List of tasks ::
1 > In the forum thread about Lazy SMP and YBW, what does one poster say YBW increases and what LazySMP increases?
2 > Write the next part of the forum thread about Lazy SMP and YBW, starting right after its final sentence.

Document section ::
-------------------------
PS: I named it Randomized Move Order, not Random Move Order
AndrewGrant
Posts: 1750
Joined: Tue Apr 19, 2016 6:08 am
Location: U.S.A
Full name: Andrew Grant

Re: RMO - Randomized Move Order - yet another Lazy SMP derivate

Post by AndrewGrant »

smatovic wrote: Tue Dec 31, 2019 4:00 pm
AndrewGrant wrote: Tue Dec 31, 2019 2:26 pm
This basically means that your whole world of pencil and paper is an illusion. Perhaps a big part of reason is the chaotic nature of modern search (with all the path dependt effects like history ordering and its effect on lmr etc.). That and the chaotic nature of thread scheduling, becoming chaos^2, a chaos feedback loop. Lazy SMP feeds on chaos, which increases with more search time and more threads, and that's why it beats the hell out of YBW on many threads.
Apart from the "This basically means that your whole world of pencil and paper is an illusion" part, does anyone really disagree with this rationale? Its one of the better justifications for why Lazy SMP is king.
What is an Elo increase worth if you can not figure out why it worked out?

--
Srdja
I agree with that thought, in that I would not just blindly commit something because its an elo gainer. But its not hard to construct a reasonable argument for why LazySMP might out perform other methods.

You can argue that YBW is just a cheap way of making a minor effective speedup, and that LazySMP is not really Lazy, but a more complex and evolved method of multi threading. YBW increases speed. LazySMP increase quality. At least, thats how I've always seen it, as LazySMP fails to produce massive increases in depths, but with better move ordering and the existence of Singular Extensions we get far higher quality nodes.
#WeAreAllDraude #JusticeForDraude #RememberDraude #LeptirBigUltra
"Those who can't do, clone instead" - Eduard ( A real life friend, not this forum's Eduard )
Alayan
Posts: 550
Joined: Tue Nov 19, 2019 8:48 pm
Full name: Alayan Feh

Re: RMO - Randomized Move Order - yet another Lazy SMP derivate

Post by Alayan »

The thought process of people like bob who think that YBW ought to beat Lazy-SMP goes something like this :
- The optimal single-core algorithm will need <= CPU time to reach the same strength quality as the best multi-threaded algorithm (this is obviously true).
- YBW is a pure speed-up for the single-core algorithm, therefore it has the same asymptotic efficiency.
- LazySMP leads to a different way of shaping the tree, but if that was the optimal one, then the used single-core algorithm should be updated to shape the tree the same way.

This reasoning falls apart once you consider :
- YBW scales terribly to high thread counts. You can't ignore its overhead.
- There are many, many, many way to shape a search tree, and there is no hard frontier between "very important node to search" and "pure waste of time to search". Hence a different shaping might be worse than the one achieved by the single-core algorithm but lose much less efficiency than YBW's overhead.
- The best algorithm depends on resources available. Single-core testing is oriented around bullet TC where there are massive benefits from increased depth. But if we could feasibly do SPRT testing on much longer TC, we would find out plenty of different tricks to both cut down the search tree even more and also importantly limit holes that current techniques tend to generate.
-------------------------
Supplied data ::
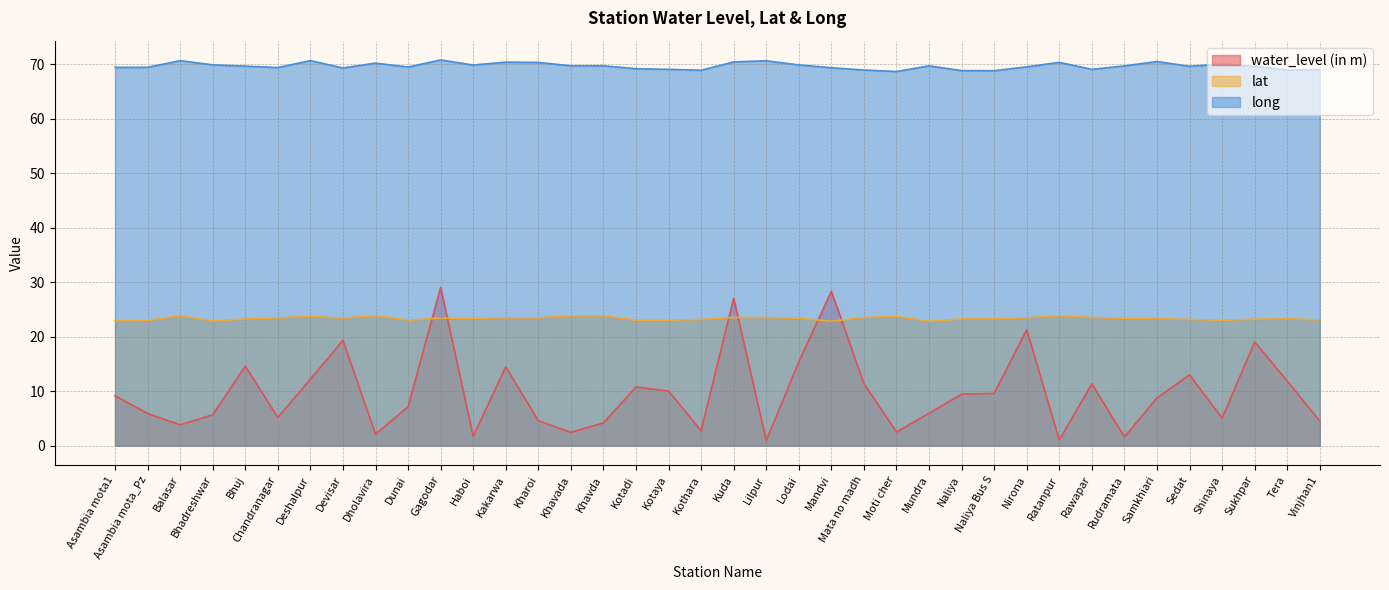

What is the difference between the maximum and minimum values in the long series?

2.1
-------------------------
Exercise answers ::
1 > YBW increases speed, and LazySMP increases quality.

2 >
Modern engines prune very very aggressively, and leave thus plenty of holes to fill by searching somewhat wider with LazySMP.
dragontamer5788
Posts: 201
Joined: Thu Jun 06, 2019 8:05 pm
Full name: Percival Tiglao

Re: RMO - Randomized Move Order - yet another Lazy SMP derivate

Post by dragontamer5788 »

Alayan wrote: Wed Jan 01, 2020 3:34 pmModern engines prune very very aggressively, and leave thus plenty of holes to fill by searching somewhat wider with LazySMP.
That's an interesting take for sure.

If randomized move order truly benefits an engine (even across a LazySMP-like algorithm), that suggests that engines are pruning too much these days, and a more methodological search (or in the case of RMO LazySMP: a less methodological search) could increase Elo.

----------

Another note which confuses me greatly: YBW as written in the ChessProgrammingWiki seems suboptimal to me. It misses opportunities for parallelism, while simultaneously parallelizes upon "wasteful" work occasionally. In particular: ALL nodes can be parallelized. While CUT nodes should visit its children fully sequential (not "sequential for 1st node, and parallel for 2nd+ nodes").

After all, if the 2nd node's "information" causes beta-cutoff on node #3, #4, #5 (etc. etc), then all of #3, #4, and #5 search was in vain. That could have been a huge amount of work wasted. In practice, searching the children sequentially doesn't mean losing parallelism. The first child of any CUT node is an ALL node, so the grandchildren from the 1st child can always be searched in parallel.

Other search strategies, such as DTS or "modified YBW" or "modified ABDADA", that I see in Textel or some other engines, do seem to more carefully analyze the search tree and more carefully choose split-points and sources of parallelism.

-----------

Another note: I think communication between threads can be optimized, lowering overhead costs. Under an AlphaBeta framework:

1. Younger brothers never have to send a message to their older brother.
2. The older brother broadcasts a singular message when complete: the centipawn evaluation to its younger brothers.
3. Only active threads need to get the message immediately. A blocked thread could receive the message "later". As long as the message is processed before the blocked threads run, you're efficient.

#2 limits our broadcast to the number of nodes covered by younger brothers. #3 means our broadcast mechanism only needs to scale to the number of cores of the system. Surely there is an algorithm that can provide #2 and #3 with low overhead?